De Novo Transcriptome Assemblers – Oases, Trinity, etc. - II

De Novo Transcriptome Assemblers – Oases, Trinity, etc. - II

We present our apologies for not writing for a while, dear reader. By now you realize that thinking and creativity do not come to us naturally, or otherwise we would be writing fictions or peddle specious economic ideas to unassuming public. Speaking of how creative economic ‘science’ can get, here you can watch our beloved e-con Nobel laureate propose starting an war against space aliens to improve US economy.

We are not that adventurous and shall restrict ourselves to the more earthly topic of transcriptome assembly. As we promised earlier, this series will be presented in four parts. Instead of jumping straight to specific assembly programs, we will first provide a broad overview of the changing field of transcriptomics, and explain the importance of transcriptome assemblers.

Larger Perspectives

We have been working on transcriptomics for the major part of last decade and are observing a rapid paradigm change taking place over the last two years. We are not referring to the ability to generate high-quality gene strucures of well-studied organisms with NGS technology, but a complete overhaul in the way transcriptomics research is done. Let me elaborate.

If you read various genome sequencing papers (mosquito, honey bee, sea urchin, rat, rice), you will notice that most of them spent only few paragraphs describing the genome and devoted the rest on the genes. This is understandable, because an overwhelming majority of biologists are primarily interested in the genes and transcriptomes (differential expression of genes in tissues). Genome sequencing has been the easiest way to get to the genes, but if biologists had a simpler way to determine the genes and their expressions without going through the elaborate process of genome assembly and gene prediction, they would have preferred that option. NGS technology offers exactly that option going straight to the genes and transcriptome.

Let me make clear that I do not want to undermine the importance of genome sequence, and start a civil war like the Liliputs fought to decide whether egg should be broken on big end or little end. The genome sequence is extremely valuable to study cis-regulatory regions that control gene expression. However, those topics come only after genes and expressions are known.

The field of transcriptomics changed greatly over the years. Sequencing was expensive in the first generation. Therefore, most of the money was spent on genome sequencing, and a small amount of funds was reserved to sequence genes in the form of ESTs.

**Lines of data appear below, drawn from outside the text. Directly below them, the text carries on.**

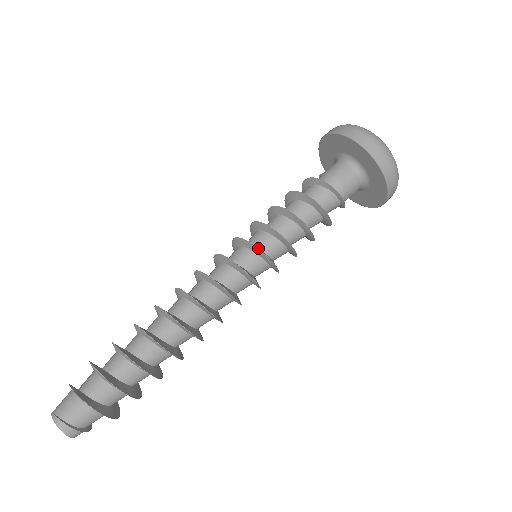
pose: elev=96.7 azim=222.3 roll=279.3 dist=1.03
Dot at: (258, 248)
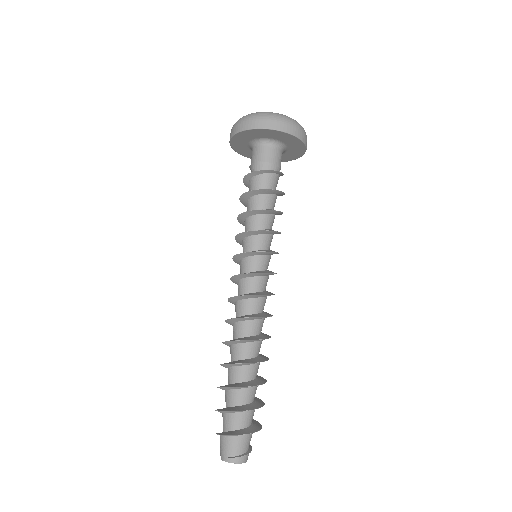
Dot at: (254, 252)
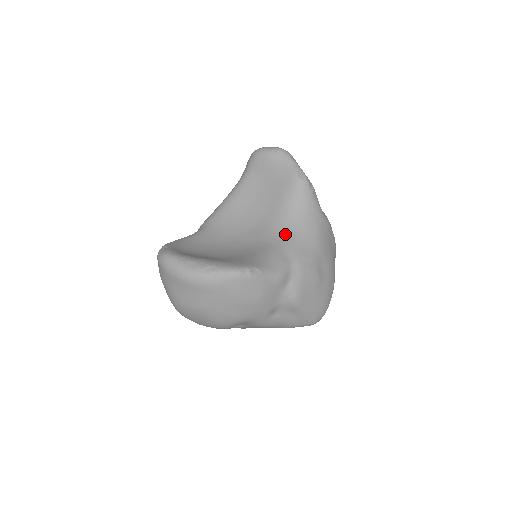
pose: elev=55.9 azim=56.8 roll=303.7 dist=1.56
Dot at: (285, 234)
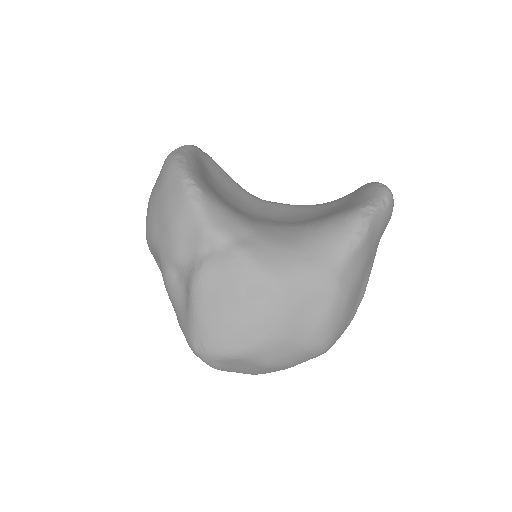
Dot at: (278, 233)
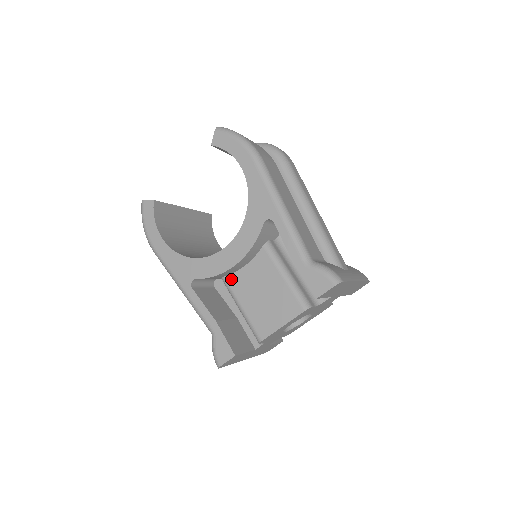
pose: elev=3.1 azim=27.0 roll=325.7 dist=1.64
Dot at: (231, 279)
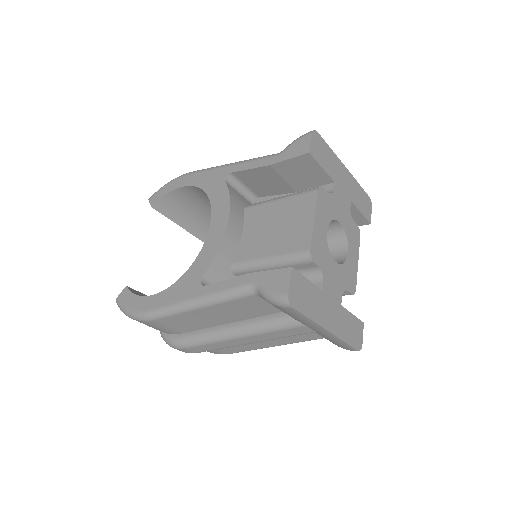
Dot at: (239, 256)
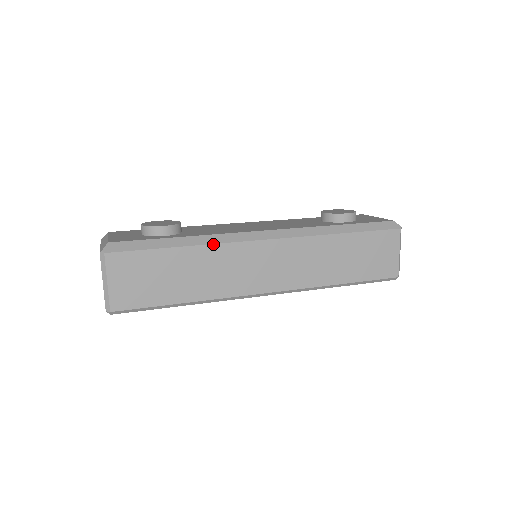
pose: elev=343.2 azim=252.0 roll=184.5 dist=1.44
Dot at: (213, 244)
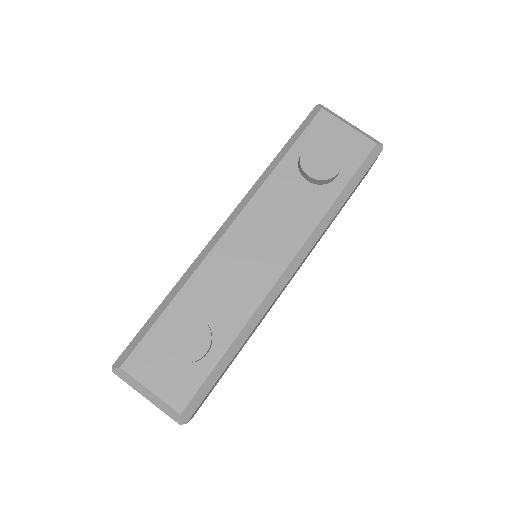
Dot at: occluded
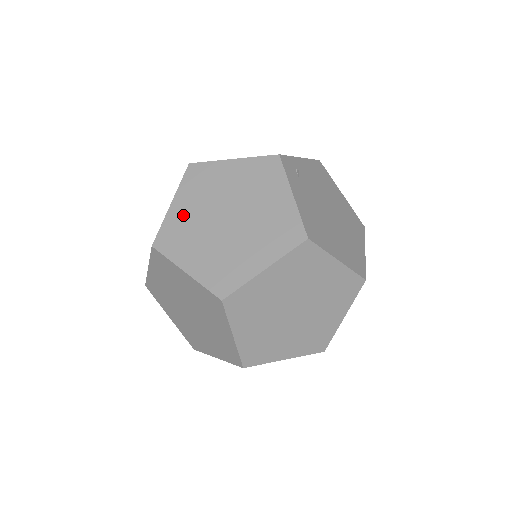
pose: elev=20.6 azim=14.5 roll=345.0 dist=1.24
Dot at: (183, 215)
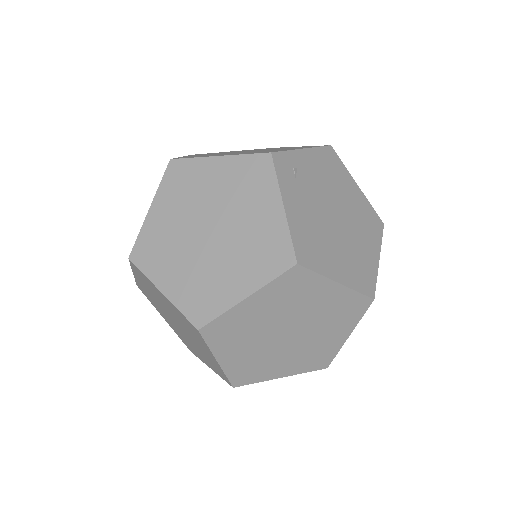
Dot at: (161, 223)
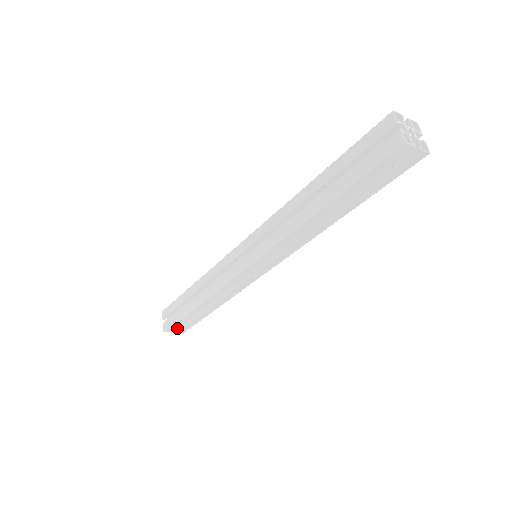
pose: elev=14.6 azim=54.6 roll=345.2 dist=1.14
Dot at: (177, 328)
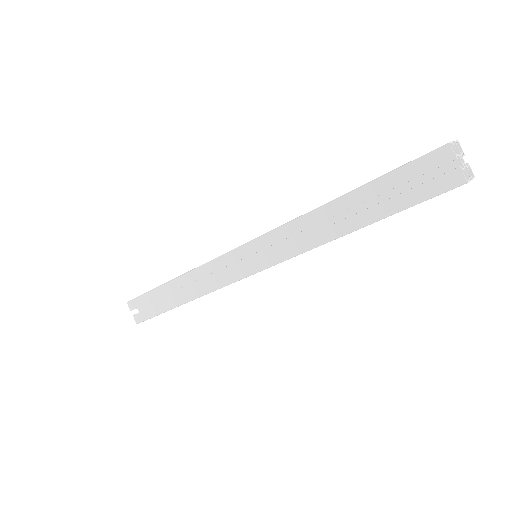
Dot at: occluded
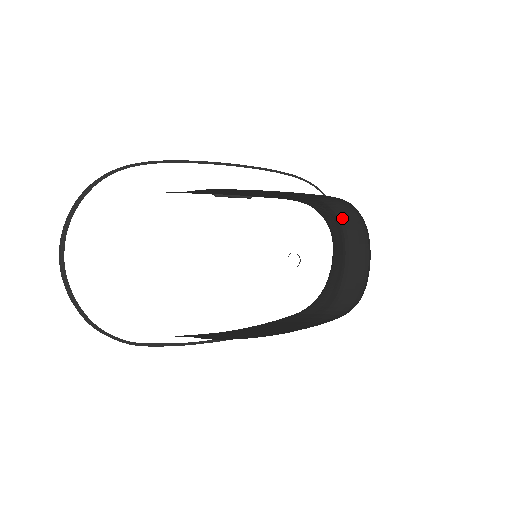
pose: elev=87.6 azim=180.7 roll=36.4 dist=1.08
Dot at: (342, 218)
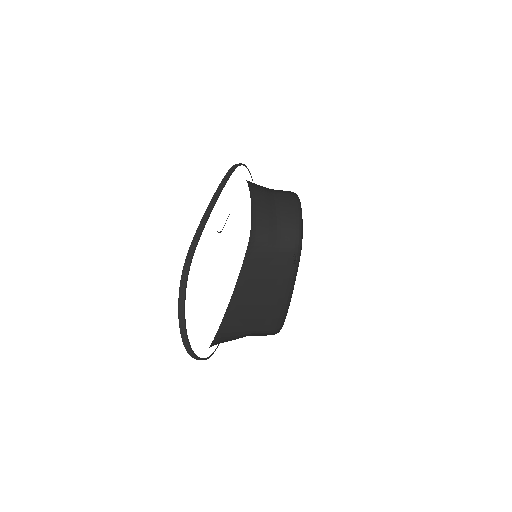
Dot at: (276, 191)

The coverage of ESTs was usually poor, and therefore scientists relied primarily on computational gene prediction approaches to annotate the genome. For higher eukaryotes, the gene structures were often wrong or incomplete following this approach.

The cost of manufacturing oligonucleotide arrays came down in the next generation, and an array based approach for finding the genes was invented (human, sea urchin, arabidopsis, etc.). This tiling array-based approach provided two advantages. Firstly, the gene structures were empirically based, and not the product of computer prediction. Secondly, the arrays covered the entire genome, whereas the other alternatives like ESTs only gave information for a few genes. However, designing tiling arrays still required a reference genome. So this method could not be applied on an organism until the genome sequencing is completed.

NGS technologies bring us to the third generation of transcriptomics, where we are able to determine the transcriptome of any organism in any tissue without sequencing the genome before hand. This opens up wide variety of previously inaccessible problems to the geneticists.

It is possible to do transcriptomics without genomics with NGS technology, because the volume of data is so large that the complete gene structures can be reconstructed at a low cost. You now see clearly how important the transcriptome assemblers in this overall picture.

Difference between transcriptome and genome assemblers

Why do we need separate assembly programs to assemble transcriptomes instead of using de Bruijn-based genome assemblers like Velvet? There are two reasons.

Firstly, as we explained in our article on de Bruijn graph construction, a de Bruijn genome assembler typically assumes that all parts of the de Bruijn graph have uniform number of reads. This is not a good assumption for short read library from a transcriptome, because some genes can be expressed at a very low level and have small number of reads. Some other highly expressed genes will have large number of reads, and they will dominate the assembly. A transcriptome assemblers should be able to adjust for these differences.

Secondly, the de Bruijn graph of a transcriptome readily separates into small subgraphs of many genes. Transcriptomes are repeat free, and therefore their de Bruijn graphs are not expected to group together unlike de Bruijn graphs from a genome. A good transcriptome assembler should be able to take advantage of this feature.

In the following figure, we show typical structure of de Bruijn graph of a transcriptome as constructed from short reads. Width of arrows connecting nodes represent the number of reads traversing the path.

A similarity between transcriptomics and metagenomics

While on the topic, we point out some similarities between transcriptome assembly and metagenomics. In metagenomics, genetic materials are collected from an environmental sample and all genomes present in the sample are sequenced together. The challenges in assembly of those genomes is not different from transcriptome assembly, because various organisms (and their chromosomes) can be present at different frequencies. Metagenome assembly may pose additional challenges, because the genomes are larger than typical genes and may contain some repeats.